Long-time sports columnist Leonard Koppett, who was in the Stanford audience, said many people he knows in the sports world believe the money at stake is much higher because "over the next 10 to 15 years, sports revenue from TV is going to explode beyond what anybody can imagine." Noll agreed that $2 billion was a "conservative" estimate.

The players also have $2 billion in future earnings at stake, he said, but because of the short careers of the average, journeyman player, the union in general has a much shorter time horizon than the owners.

Why the strike is rational

Not resolving the strike last season was rational to both sides and it remains that way until some key event changes either side's view of the stakes, Noll said.

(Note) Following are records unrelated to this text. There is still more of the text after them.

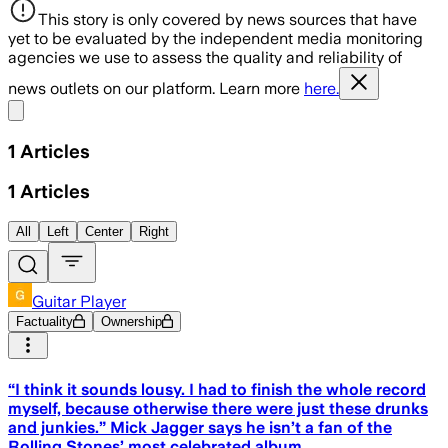
This story is only covered by news sources that have
yet to be evaluated by the independent media monitoring
agencies we use to assess the quality and reliability of
news outlets on our platform. Learn more
here.
Share menu
1
Articles
1
Articles
All
Left
Center
Right
Guitar Player
Factuality
Ownership
“I think it sounds lousy. I had to finish the whole record
myself, because otherwise there were just these drunks
and junkies.” Mick Jagger says he isn’t a fan of the
Rolling Stones’ most celebrated album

"The entire profitability of sports is in the play-offs for owners," Noll said, and the owners had net losses of $300 million from the 1994 season being cut short. That is roughly 15 percent of the $2 billion in future profits they stand to gain if they win their battle with the players, he said, which means that even if they feel they have only a 15 percent chance of ultimately winning, holding out is a calculated risk.

The players are paid on a per-game basis. They lost roughly one- third of last season's salaries, or about $300 million also. Since the stakes are also $2 billion for them, the union also feels it is worth holding out if it has a 15 percent chance of winning.

"That's a huge boundary in probability," Noll said, which makes the incentives low to resolve a strike.

The calculations are complicated, however, by the fact that not all players and all owners have equal stakes. Owners of major-market teams, in the past, have offered to give the other owners any player salary savings they could win at the bargaining table, but they forced a settlement on the smaller market owners when a strike threatened to last too long. The small cities now have a voting majority, so they can't be forced to fold as in the past.

Name players have more to lose and over a longer time frame than the median player, whose salary is $500,000 per year for a total career of 3.9 years, Noll said. Baseball is a pyramid with two to eight players per team who "will play as long as they walk.” But most players "get cut for purely economic reasons, not because their skills have deteriorated."

These shorter-term players do not see $2 billion on the table but rather that they stand to lose another season's salary, which - combined with the loss of one-third of the previous season - begins to approach half of all the earnings they expect to make from baseball. This is why owners of sporting teams find it relatively easy to "buy off" existing union members, in exchange for restrictions on future players, such as rookie drafts, and long lead times to free-agency.

Possible scenarios

Because it only takes about three weeks for players to get in shape to play full games, Noll said, no one feels the pressure to settle until about three weeks before the season is to begin in April. Postponing the start of the season is not nearly as expensive for the owners as it is to the players, who are paid for each season game.

Noll listed three future events that could possibly change one side or the other's assessments of the costs and benefits:

"If at the end of April, there are 5,000 fans," Noll said, "the players will eventually win because the broadcast contracts and stadium leases will be canceled.

"The single most likely event is that there will be a settlement about the end of May and the players will win because I think the replacement player strategy won't work," he said.

If it does work, "the players will lose and the settlement will happen around the first of May," he predicted.

"It all turns on whether people go to see the word Giants or to see Barry Bonds."